#### Extract provided:
Elves and dwarves have been pretty well developed in fantasy. Just about every blend of fantasy has three or four varieties of elf, and possibly multiple varities of dwarf. That element of Tolien's legacy has been thoroughly tapped. Orcs haven't. In most settings, particularly D&D settings, they are just a monstruous race with a poorly-conceptualized barbaric culture. If you're already accepting Tolkien's legacy into your work - which Obsidian has done with elves and dwarves - you have the opportunity to do something new with a traditional high fantasy race that is left underdeveloped by most franchises.

 

Warcraft of course puts a fair amount of emphasis on them, but while Warcraft may have had some good ideas it is pretty terribly written and could easily be outclassed. Elder Scrolls also does an interesting take and makes orcs playable and gives them a culture that is significantly different from the stereotype, though it is a fairly under developed part of the franchise lore.

#### Problem 1:
In the records, revise the lines between the one holding "Prečo sa obrátiť na RK" and the one holding "Refinancovanie hypotéky", inclusive, so that "developerov" becomes "investorov" and nothing else changes.

(Extracted page text data)
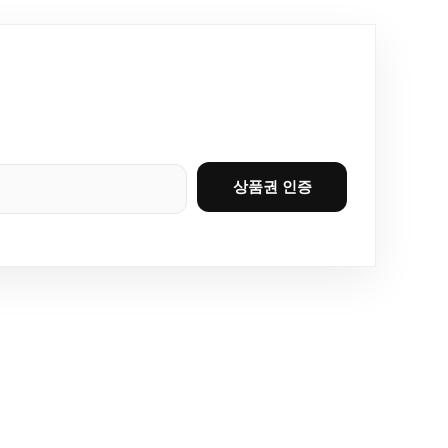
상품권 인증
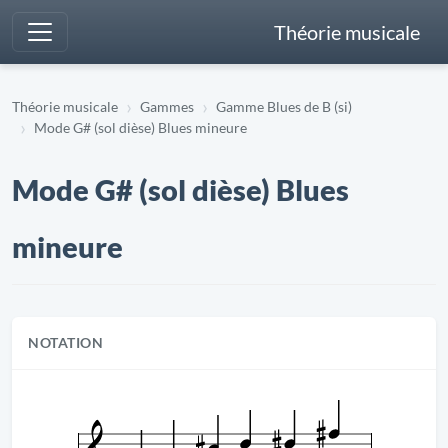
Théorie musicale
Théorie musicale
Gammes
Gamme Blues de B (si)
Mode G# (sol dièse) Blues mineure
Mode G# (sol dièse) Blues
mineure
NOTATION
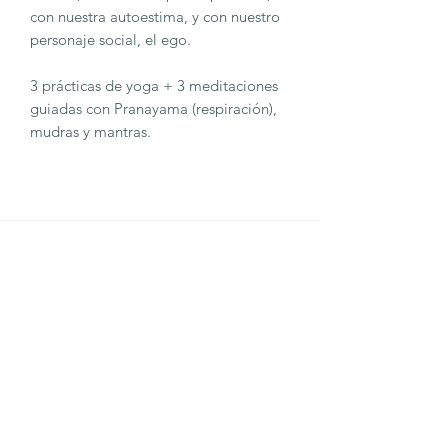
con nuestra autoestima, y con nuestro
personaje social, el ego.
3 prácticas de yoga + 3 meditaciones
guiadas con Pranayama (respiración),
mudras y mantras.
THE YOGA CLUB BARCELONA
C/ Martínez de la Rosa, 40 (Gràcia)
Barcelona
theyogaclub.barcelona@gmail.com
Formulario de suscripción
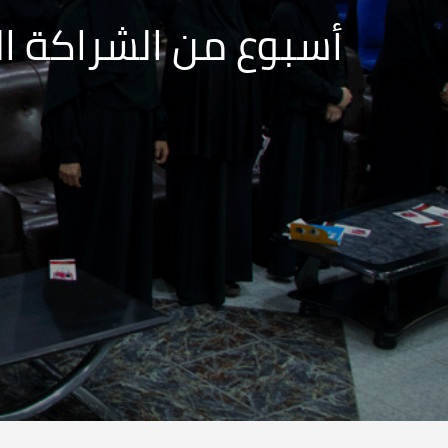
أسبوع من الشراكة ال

--

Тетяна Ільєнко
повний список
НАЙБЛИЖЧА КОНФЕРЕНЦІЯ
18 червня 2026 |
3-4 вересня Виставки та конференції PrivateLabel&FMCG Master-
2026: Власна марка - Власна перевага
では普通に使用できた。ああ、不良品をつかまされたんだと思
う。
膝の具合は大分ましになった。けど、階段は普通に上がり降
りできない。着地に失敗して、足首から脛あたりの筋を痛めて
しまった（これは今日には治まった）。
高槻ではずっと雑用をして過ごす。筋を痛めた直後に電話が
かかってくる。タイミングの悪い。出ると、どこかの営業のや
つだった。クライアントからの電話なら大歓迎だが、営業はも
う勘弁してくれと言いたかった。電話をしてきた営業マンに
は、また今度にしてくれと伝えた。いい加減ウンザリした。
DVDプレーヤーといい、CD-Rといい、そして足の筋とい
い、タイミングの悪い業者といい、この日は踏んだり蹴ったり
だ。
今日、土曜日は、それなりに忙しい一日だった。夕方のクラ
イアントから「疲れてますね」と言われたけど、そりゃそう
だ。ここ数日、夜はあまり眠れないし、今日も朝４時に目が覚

---

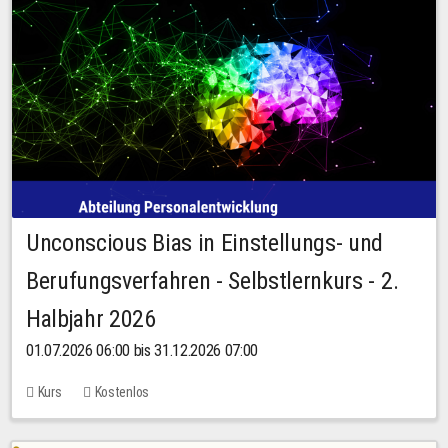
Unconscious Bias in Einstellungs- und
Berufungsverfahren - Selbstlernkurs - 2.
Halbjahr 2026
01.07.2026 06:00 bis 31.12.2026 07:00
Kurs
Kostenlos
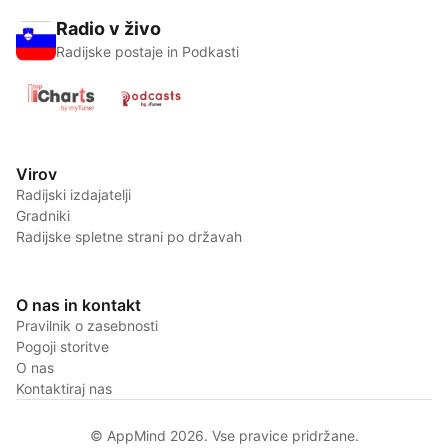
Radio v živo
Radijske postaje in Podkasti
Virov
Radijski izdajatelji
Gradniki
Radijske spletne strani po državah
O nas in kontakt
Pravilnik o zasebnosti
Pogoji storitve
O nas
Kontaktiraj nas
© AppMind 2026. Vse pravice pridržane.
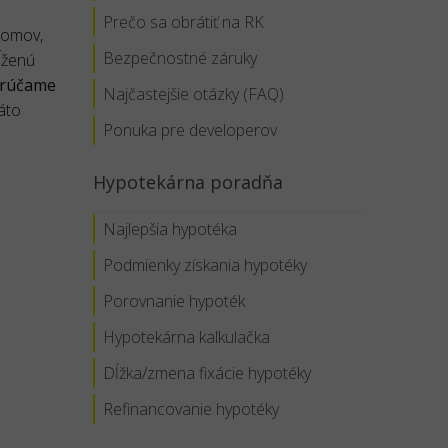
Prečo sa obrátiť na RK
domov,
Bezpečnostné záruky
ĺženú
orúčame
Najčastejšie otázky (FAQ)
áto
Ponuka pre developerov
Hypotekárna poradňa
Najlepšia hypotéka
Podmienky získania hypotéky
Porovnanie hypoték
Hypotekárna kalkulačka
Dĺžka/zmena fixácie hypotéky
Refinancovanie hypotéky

#### Problem 2:
From the passage on orcs in fantasy, transcribe everything between "Warcraft of course" and "the franchise lore.", inclusive.

#### Task answer 1:
Prečo sa obrátiť na RK
domov,
Bezpečnostné záruky
ĺženú
orúčame
Najčastejšie otázky (FAQ)
áto
Ponuka pre investorov
Hypotekárna poradňa
Najlepšia hypotéka
Podmienky získania hypotéky
Porovnanie hypoték
Hypotekárna kalkulačka
Dĺžka/zmena fixácie hypotéky
Refinancovanie hypotéky

#### Task answer 2:
Warcraft of course puts a fair amount of emphasis on them, but while Warcraft may have had some good ideas it is pretty terribly written and could easily be outclassed. Elder Scrolls also does an interesting take and makes orcs playable and gives them a culture that is significantly different from the stereotype, though it is a fairly under developed part of the franchise lore.